After a work week reminiscent of the never-ending story, I was in need of a relaxing night out with my boyfriend. My internal checklist for dinner consisted of good food, good atmosphere, and a good scene. Fig and Olive seemed like the perfect place, as I had heard many good things and its location in the Meatpacking District essentially sold me.

Located on a rather ugly strip of 13th Street sat Fig and Olive. Its cavernous interior was nicely divided into a large bar space to the left and dining area to the right. As we followed the hostess to our own personal nook, we took a step up to a level more fit for a flashy nightclub. The area was furnished with sleek white booth space, and allowed for a great view of the back of the bar in which shelving climbed to the ceiling illuminating a showcase of about a hundred bottles of all intriguing shapes and sizes of olive oil.
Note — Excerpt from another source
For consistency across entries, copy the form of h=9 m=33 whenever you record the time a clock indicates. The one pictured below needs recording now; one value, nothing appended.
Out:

Olive oil from around the world at Fig and Olive

Olive oil from around the world at Fig and Olive

Our waitress greeted us with bread and an explanation of three different olive oils from around the word.  I anxiously dove in to the different oils, transporting myself to Spain, Costa Rica, and Italy.  I loved the attention to detail and needless to say, I couldn’t wait for the rest of the meal.

To start, we ordered a selection of crostini (3 for $9.50, one piece each but large enough for two to share).  The shrimp, avocado, cilantro and tomato was bland and could have used a pinch of salt or two.  I decided not to judge based on a set of flavors that probably weren’t the specialty of the house and moved on to the Manchego, fig spread, and almond (at least partly their namesake).  I was pleasantly greeted by a combination of textures and flavors that melted together into a creamy, sweet, and salty bite that I definitely would not mind experiencing over and over again.  The last crostini, prosciutto, ricotta, fig, olive, and walnut promised to be my favorite, but again disappointed with a lack of salt.  Surprising, given the salty nature of the prosciutto, ricotta, and olive.

For my main course, I had to try the Fig and Olive Mediterranean Tasting ($29.00), a combination of three different dishes served at Fig and Olive; the grilled chicken with artichoke tapenade and a fig compote, the grilled shrimp with saffron rice, and the lamb and red pepper skewer over couscous and Greek yogurt with honey. I walked away from the chicken and lamb with no complaints.  Both cooked well, with flavors that worked but were not overpowering (although I did seem to have a spell of deja vu with the lamb, Bristrouge anyone?).  The shrimp however, was a bit of a train wreck.  The shrimp was overcooked and the rice was undercooked and tasted curiously like the ‘fiesta’ rice side you might find in a box at the grocery store.

My boyfriend thoroughly enjoyed his filet mignon, cooked to medium, until he got to the center of the cut which was completely raw.  A nice rare steak, but one that certainly could not pass for medium. We did not stay for dessert, and once again I walked out of a well known restaurant in the Meatpacking District wondering if it really is just a see and be seen kind of gimmick there.  The clientèle was certainly a notch or two more beautiful than your average Midtown joint and I did get my people watching quota in for the month, but I left with my expectations not quite being met.